Rice and Sancocho cooking over fagóns in Panama. Photo from Cooking in Panama

The Panamanians say you should eat Sancocho for lunch on hot days because it will help cool you off. Also if men are drinking at a house, it is the responsibility of the housewife to make sancocho for them. It is supposed to prevent a hang over. I assume this is because the salty soup works like an electrolyte. Just call it Panamanian Gatorade.


4 chicken thighs and legs with bone
2 big potatoes, cut into large chunks
1 large carrot, cut into chunks
2 large onions, cut into chunks
Other Panamanian root crops if you can get them (yuca, ñame, otoe)
1 green plantain, cut into chunks
2 cobs of corn, cut into chunks
2 cloves garlic, chopped
1 tablespoon oregano
1 tablespoon cilantro
Salt and pepper to taste
2 liters water

  1. Start by killing the chicken - no I'm kidding, but that is the way the Panamanian women start. All you have to do is take your chicken out of the package and cut the thighs from the legs.
  2. In a big pot add water and chicken pieces bones and all. Bring to a boil. Then add all the veggies and spices and continue boiling.
  3. When the chicken is cooked through and the veggies are soft, it is edible. This is about one hour. However, if you can, let the soup simmer for a while and the flavor will improve. Keep adding water so the veggies stay about an inch under water.
  4. Serve the soup with a plate of white rice on the side.
I am working on writing up how to cook some of the classic Panamanian dishes. Food is very much a part of culture. If you want your own little slice of Panama try some of the recipes here Recipes from Panama.


  1. MMMM. Now I just gotta grow me some culantro. Are you going to bring some seeds back? Is that legal?

  2. Sounds awesome! Also, I think I remember either when we talked on the phone or in a letter you mentioned a herb called espazote. True? Or did I imagine this. I remember you saying it may be hard to find. However, Penzey's spices sells it... so, I have found a source and am thinking of trying it sometime. :) Hope you guys are doing well: Miss you!

  3. Patricia (Lustgraaf) Townsend2/17/2009

    That looks great!
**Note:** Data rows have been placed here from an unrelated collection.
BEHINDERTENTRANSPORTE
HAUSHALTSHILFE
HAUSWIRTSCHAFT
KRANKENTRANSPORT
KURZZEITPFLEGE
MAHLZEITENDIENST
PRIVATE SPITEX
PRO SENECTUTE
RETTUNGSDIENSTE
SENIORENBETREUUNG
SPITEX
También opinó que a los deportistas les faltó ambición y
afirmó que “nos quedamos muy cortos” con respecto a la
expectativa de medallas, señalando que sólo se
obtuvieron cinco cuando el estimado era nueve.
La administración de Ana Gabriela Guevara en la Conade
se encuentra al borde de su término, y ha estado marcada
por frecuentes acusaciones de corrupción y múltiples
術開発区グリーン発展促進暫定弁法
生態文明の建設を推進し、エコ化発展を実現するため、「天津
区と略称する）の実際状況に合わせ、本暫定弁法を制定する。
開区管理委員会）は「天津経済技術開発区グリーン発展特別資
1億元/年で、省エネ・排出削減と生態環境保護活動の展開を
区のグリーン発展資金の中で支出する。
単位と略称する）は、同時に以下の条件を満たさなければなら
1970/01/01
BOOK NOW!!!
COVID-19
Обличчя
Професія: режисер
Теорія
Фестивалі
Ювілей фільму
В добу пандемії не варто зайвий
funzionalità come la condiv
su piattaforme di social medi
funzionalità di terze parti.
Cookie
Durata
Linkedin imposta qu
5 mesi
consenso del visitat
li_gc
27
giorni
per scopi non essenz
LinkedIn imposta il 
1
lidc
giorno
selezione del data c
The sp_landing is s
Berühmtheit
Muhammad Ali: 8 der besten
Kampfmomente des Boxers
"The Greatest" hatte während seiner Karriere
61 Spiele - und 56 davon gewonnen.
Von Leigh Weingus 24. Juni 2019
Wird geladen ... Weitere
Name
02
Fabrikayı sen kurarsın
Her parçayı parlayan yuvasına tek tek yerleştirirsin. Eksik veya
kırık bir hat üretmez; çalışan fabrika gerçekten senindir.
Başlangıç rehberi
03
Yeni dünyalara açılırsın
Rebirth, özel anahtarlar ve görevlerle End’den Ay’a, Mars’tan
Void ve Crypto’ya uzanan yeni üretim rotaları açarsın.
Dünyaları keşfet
I saw the link to your blog on the AHS Reunion Facebook page and thought I'd check it out!

  4. so excited to find your blog! and your Panamanian recipes! I spent a week in Panama in college working with another PCV & LOVED the food. So excited to try some of them out!

  5. It's raining here and I want this soup! It sounds so delicious!

  6. Wow - we could use that here - too hot!

  7. Anonymous7/28/2010

    panama sure has a yummy gatorade version :)

  8. sounds so good! great post

  9. Hi Foy,
    saw your friend reuest in Foodbuzz. You have a very nice blog ! the soup looks equally delicious...
    iam following u :)

  10. Panamanian food is very interesting and not very common. This looks very good.

    If you grow epazote, it is like a weed and very invasive. It is very prolific too.

  11. I know that Sancocho is a traditional Panamanian chicken soup, but I have been in Colombia , I have eaten a recipe called sancocho too, It is so delicious, excellent recipe! 22dd

  12. Panamanian here...

    Colombian Sancocho is different. Panamanian tends to be lighter, and a true Colombian Sancocho will come in colours because of the spices they add to them (this makes the flavour different because we use mainly culantro).

    Ingredients are similar, though. Hope this helps :)

  13. I tried to find the recipe on eHow and it seems it is no longer there. Has this recipe been posted anywhere else? I lived in Panama for a year back in the 1980s and would love to make this soup! I'm also looking for a good tamal de olla recipe (similar to the one served at El Trapiche in Panama City).

    And to those looking for culantro, try an Asian market, especially Vietnamese and Thai. It is known as ngò gai in our local Vietnamese market. Not sure what it is called in Thai but they do use it in their cuisine too.